In bijlage 3 bij de honorariumovereenkomst is bepaald:
“Betreft: Doorberekening MediRisk Aansprakelijkheidsverzekering vanaf 2015
[…]
Verdeelsleutel doorberekening kosten vanaf 2015
De t/m 2014 gehanteerde kostenverdeling van 50% ziekenhuis [toevoeging rechtbank: belanghebbende] en 50% medisch specialist (vrij gevestigd en in dienstverband) blijft gehandhaafd. Het aandeel medisch specialisten, betrekking hebbend op de vrijgevestigde medisch specialisten, wordt in één bedrag, per vrijgevestigd medisch specialist gespecificeerd op basis van een opgave van de Stafmaatschap , doorberekend aan de Stafmaatschap . Het aandeel voor rekening van de dienstverbanders komt voor rekening van [belanghebbende] . […]

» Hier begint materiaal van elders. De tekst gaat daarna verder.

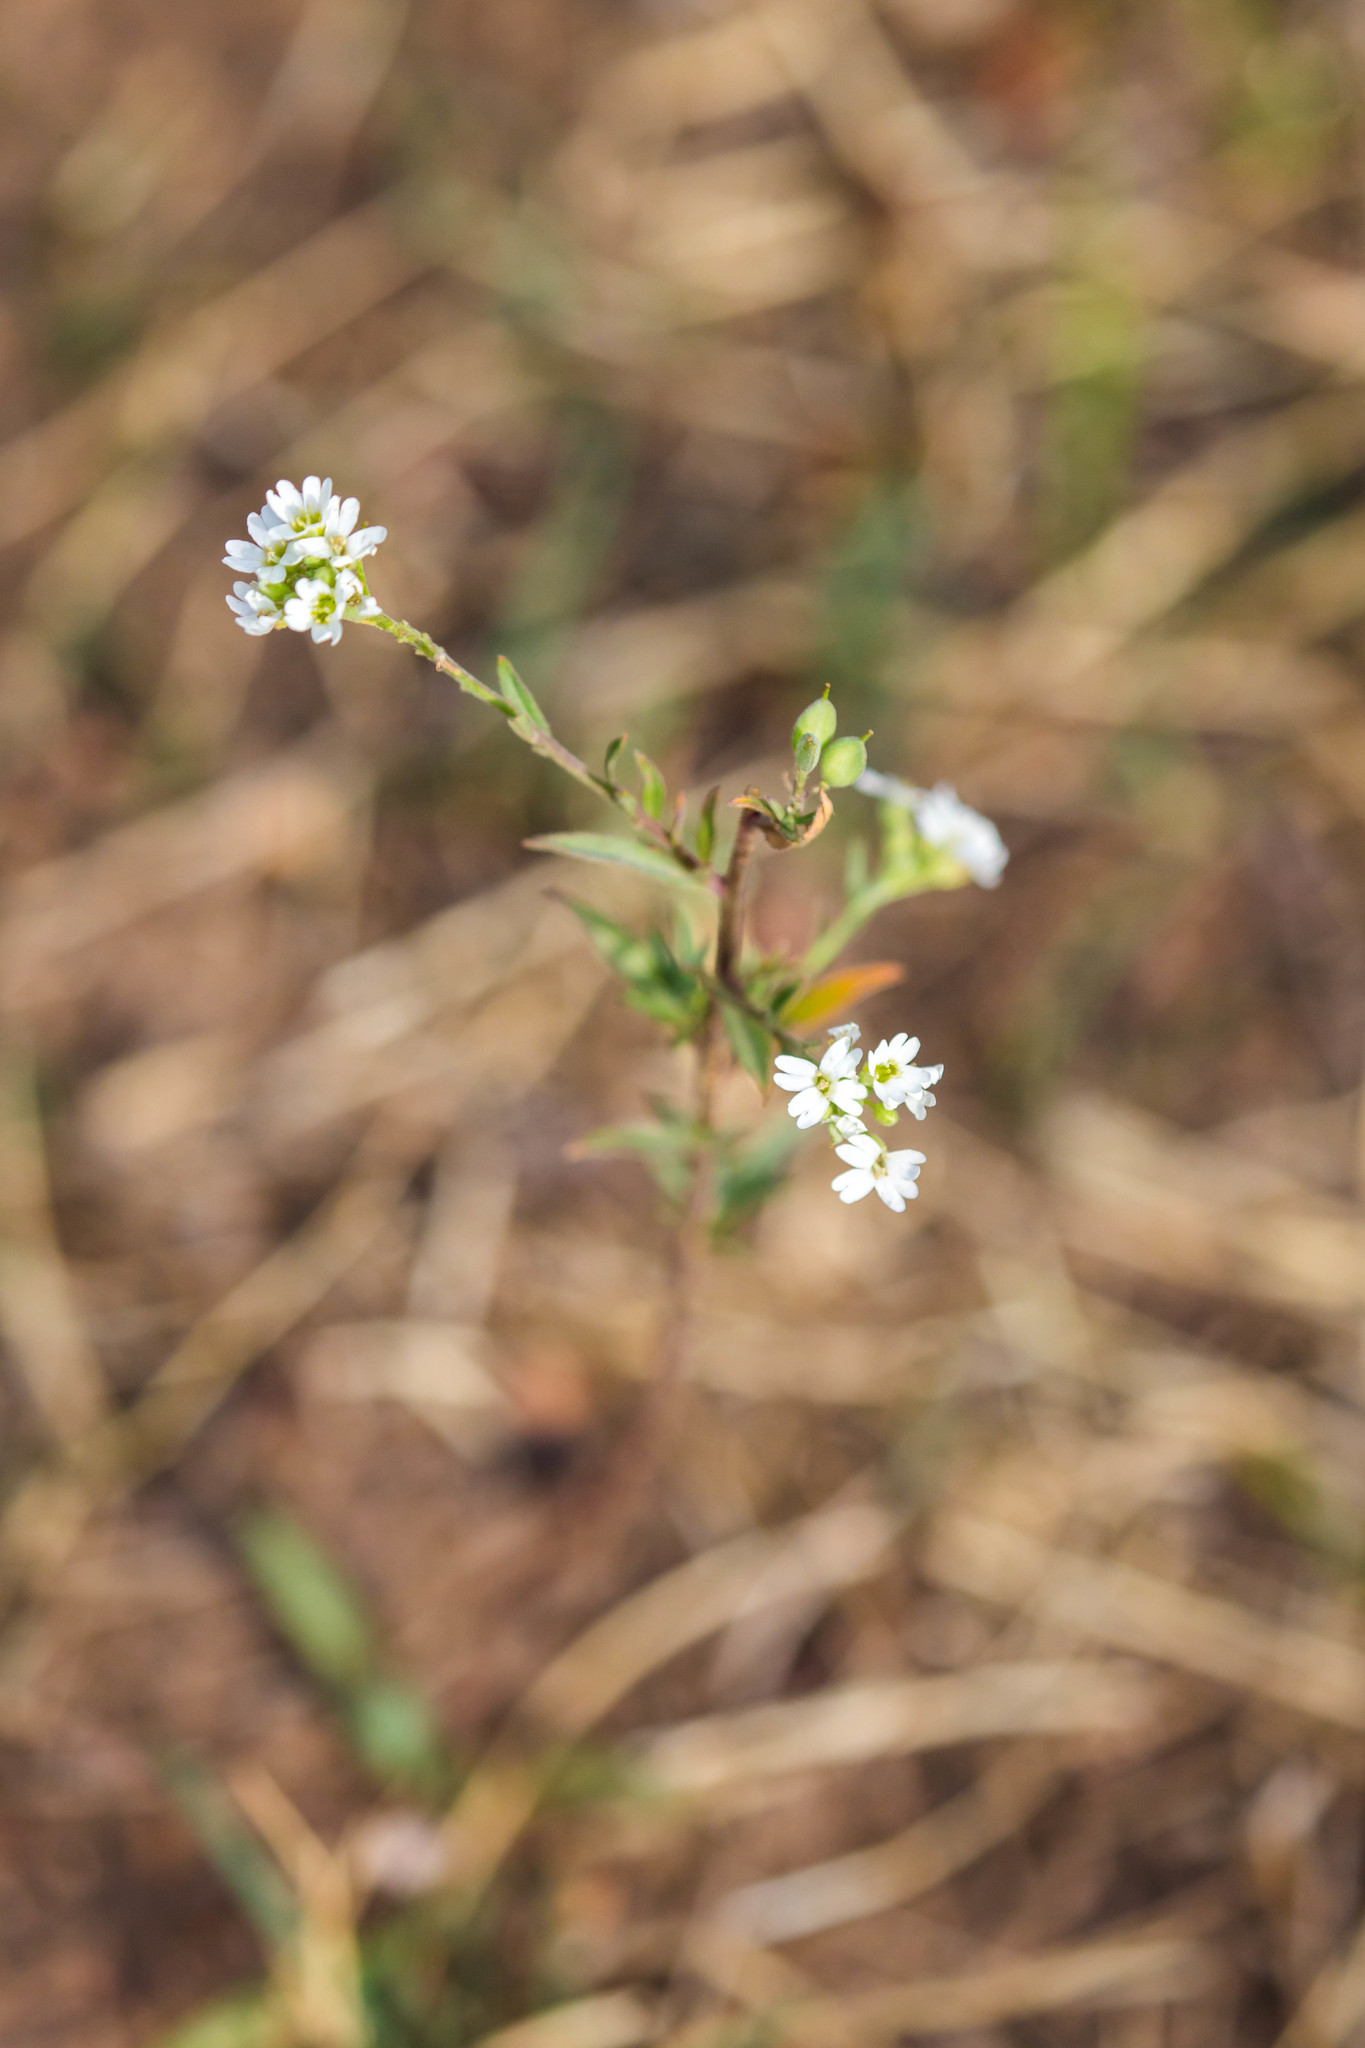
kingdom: Plantae
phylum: Tracheophyta
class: Magnoliopsida
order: Brassicales
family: Brassicaceae
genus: Berteroa
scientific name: Berteroa incana
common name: Hoary alison
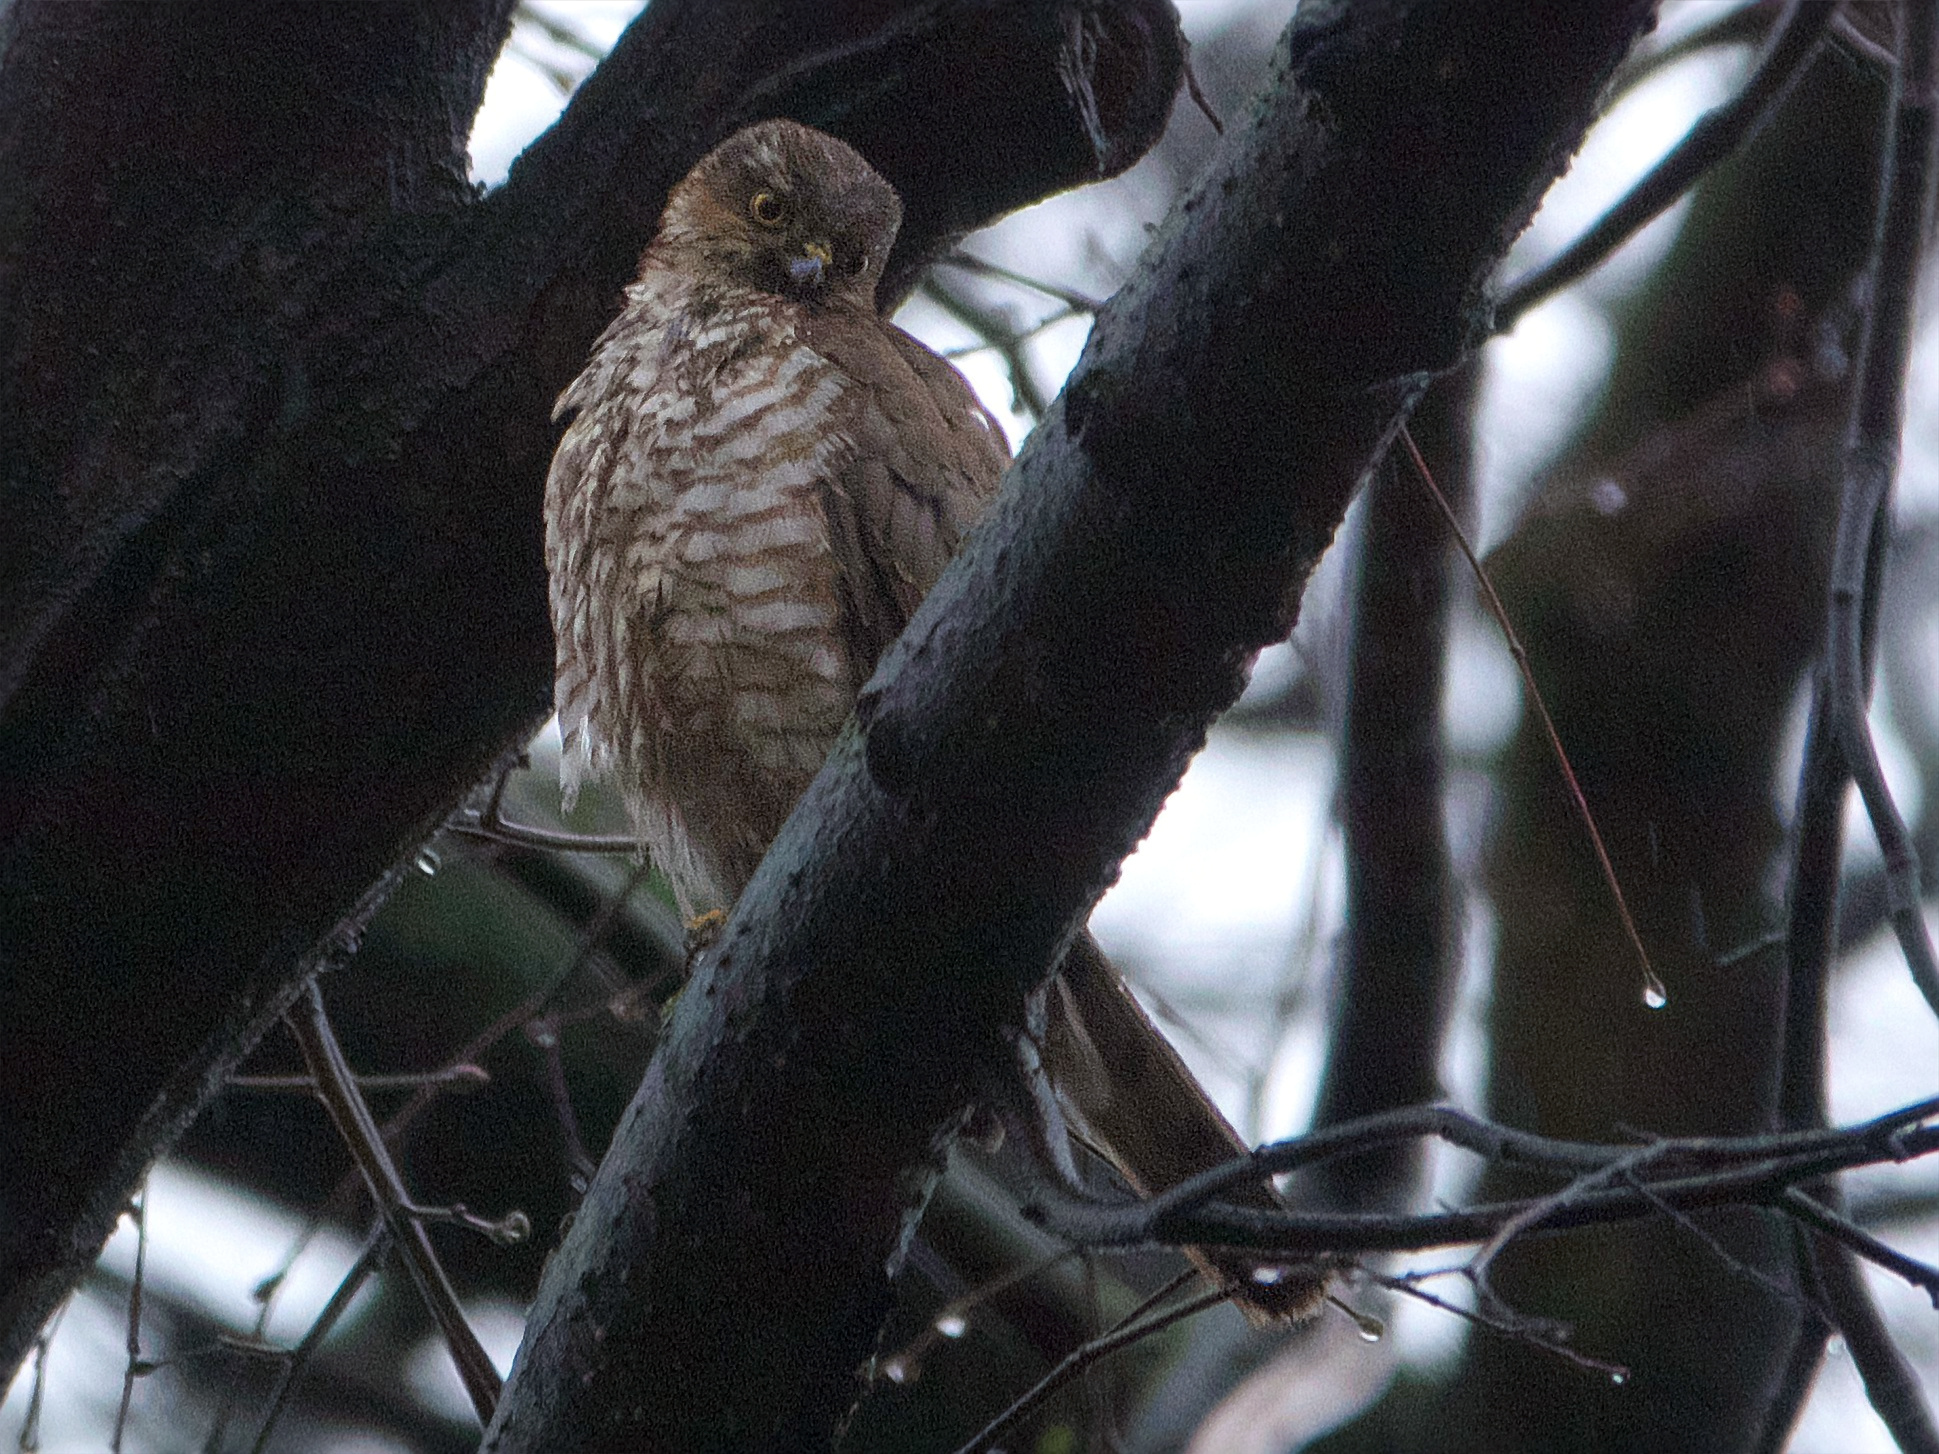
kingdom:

Welke bedragen worden doorberekend
De doorberekening 2015 op basis van de genoemde verdeelsleutel omvat het aandeel van de vrij gevestigde medisch specialisten in jaarlijkse verzekeringspremie, een premie kapitaal-storting en het werkelijke schadebedrag van het (gemaximeerde) eigen behoud.(..)”
3.10.
In artikel 7 van de productieovereenkomst is bepaald:
“7. Kostendoorberekeningen
[…]
7.2
Gezamenlijke kosten Instelling en Maatschap voor beroepsaansprakelijkheids- verzekering
De kosten van de (Medirisk)-beroepsaansprakelijkheidsverzekering (jaarpremie, kapitaalverstrekking en eigen risico) worden tussen partijen gedeeld op basis van een verdeling 50% Ziekenhuis - 50% medische specialisten (op basis van aantal koppen en FTE), waarbij de laatste kosten van de dienstverbanders voor rekening komen van het Ziekenhuis. Vanwege gewijzigde BTW-wetgeving zijn alle doorberekeningen door het Ziekenhuis van de jaarpremie beroepsaansprakelijkheidsverzekering vanaf het jaar 2019 belast. Het BTW-risico ligt hierdoor vanaf het jaar 2019 bij de Maatschap.”
3.11.
Sinds 2015 belast belanghebbende jaarlijks 30% van de WA-premie door aan de Stafmaatschap . Voor het jaar 2020 is dat afgerond € 204.213, namelijk 30% van € 680.711 (zie 3.6). Ter zake van deze doorbelasting heeft belanghebbende € 42.885 omzetbelasting aan de Stafmaatschap in rekening gebracht en in het onderhavige tijdvak op aangifte voldaan.
Motivering
Is de doorbelasting van de WA-premie belast met omzetbelasting?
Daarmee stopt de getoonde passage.